TASK OBJECTIVE
Each entry has to be set down again with no alteration.

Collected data
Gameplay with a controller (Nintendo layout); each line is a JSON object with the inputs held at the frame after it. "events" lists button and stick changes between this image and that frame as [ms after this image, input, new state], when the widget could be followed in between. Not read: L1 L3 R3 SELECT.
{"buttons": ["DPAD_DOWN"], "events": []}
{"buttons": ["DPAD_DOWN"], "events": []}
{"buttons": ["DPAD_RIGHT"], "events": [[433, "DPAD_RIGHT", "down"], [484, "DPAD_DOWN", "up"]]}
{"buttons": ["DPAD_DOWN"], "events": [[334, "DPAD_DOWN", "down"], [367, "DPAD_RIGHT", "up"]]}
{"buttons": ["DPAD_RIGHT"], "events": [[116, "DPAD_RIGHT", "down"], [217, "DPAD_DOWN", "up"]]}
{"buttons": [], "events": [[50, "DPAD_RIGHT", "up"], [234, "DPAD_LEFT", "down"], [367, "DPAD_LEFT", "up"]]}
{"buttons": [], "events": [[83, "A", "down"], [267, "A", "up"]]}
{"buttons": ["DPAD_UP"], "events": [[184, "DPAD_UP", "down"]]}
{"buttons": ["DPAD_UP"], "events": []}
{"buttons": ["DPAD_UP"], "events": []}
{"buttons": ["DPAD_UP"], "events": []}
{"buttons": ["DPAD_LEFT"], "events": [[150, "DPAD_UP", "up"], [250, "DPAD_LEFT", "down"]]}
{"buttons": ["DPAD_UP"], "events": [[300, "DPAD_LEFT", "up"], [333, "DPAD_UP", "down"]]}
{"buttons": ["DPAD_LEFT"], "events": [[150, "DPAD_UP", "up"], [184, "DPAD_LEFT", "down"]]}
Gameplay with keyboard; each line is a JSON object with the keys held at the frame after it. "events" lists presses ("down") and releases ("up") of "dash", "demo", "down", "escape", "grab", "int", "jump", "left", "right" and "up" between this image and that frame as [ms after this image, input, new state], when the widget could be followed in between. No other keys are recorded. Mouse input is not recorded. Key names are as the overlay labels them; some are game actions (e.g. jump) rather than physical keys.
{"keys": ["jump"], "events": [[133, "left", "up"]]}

EXPECTED ANSWER
Gameplay with a controller (Nintendo layout); each line is a JSON object with the inputs held at the frame after it. "events" lists button and stick changes between this image and that frame as [ms after this image, input, new state], when the widget could be followed in between. Not read: L1 L3 R3 SELECT.
{"buttons": ["DPAD_DOWN"], "events": []}
{"buttons": ["DPAD_DOWN"], "events": []}
{"buttons": ["DPAD_RIGHT"], "events": [[433, "DPAD_RIGHT", "down"], [484, "DPAD_DOWN", "up"]]}
{"buttons": ["DPAD_DOWN"], "events": [[334, "DPAD_DOWN", "down"], [367, "DPAD_RIGHT", "up"]]}
{"buttons": ["DPAD_RIGHT"], "events": [[116, "DPAD_RIGHT", "down"], [217, "DPAD_DOWN", "up"]]}
{"buttons": [], "events": [[50, "DPAD_RIGHT", "up"], [234, "DPAD_LEFT", "down"], [367, "DPAD_LEFT", "up"]]}
{"buttons": [], "events": [[83, "A", "down"], [267, "A", "up"]]}
{"buttons": ["DPAD_UP"], "events": [[184, "DPAD_UP", "down"]]}
{"buttons": ["DPAD_UP"], "events": []}
{"buttons": ["DPAD_UP"], "events": []}
{"buttons": ["DPAD_UP"], "events": []}
{"buttons": ["DPAD_LEFT"], "events": [[150, "DPAD_UP", "up"], [250, "DPAD_LEFT", "down"]]}
{"buttons": ["DPAD_UP"], "events": [[300, "DPAD_LEFT", "up"], [333, "DPAD_UP", "down"]]}
{"buttons": ["DPAD_LEFT"], "events": [[150, "DPAD_UP", "up"], [184, "DPAD_LEFT", "down"]]}
Gameplay with keyboard; each line is a JSON object with the keys held at the frame after it. "events" lists presses ("down") and releases ("up") of "dash", "demo", "down", "escape", "grab", "int", "jump", "left", "right" and "up" between this image and that frame as [ms after this image, input, new state], when the widget could be followed in between. No other keys are recorded. Mouse input is not recorded. Key names are as the overlay labels them; some are game actions (e.g. jump) rather than physical keys.
{"keys": ["jump"], "events": [[133, "left", "up"]]}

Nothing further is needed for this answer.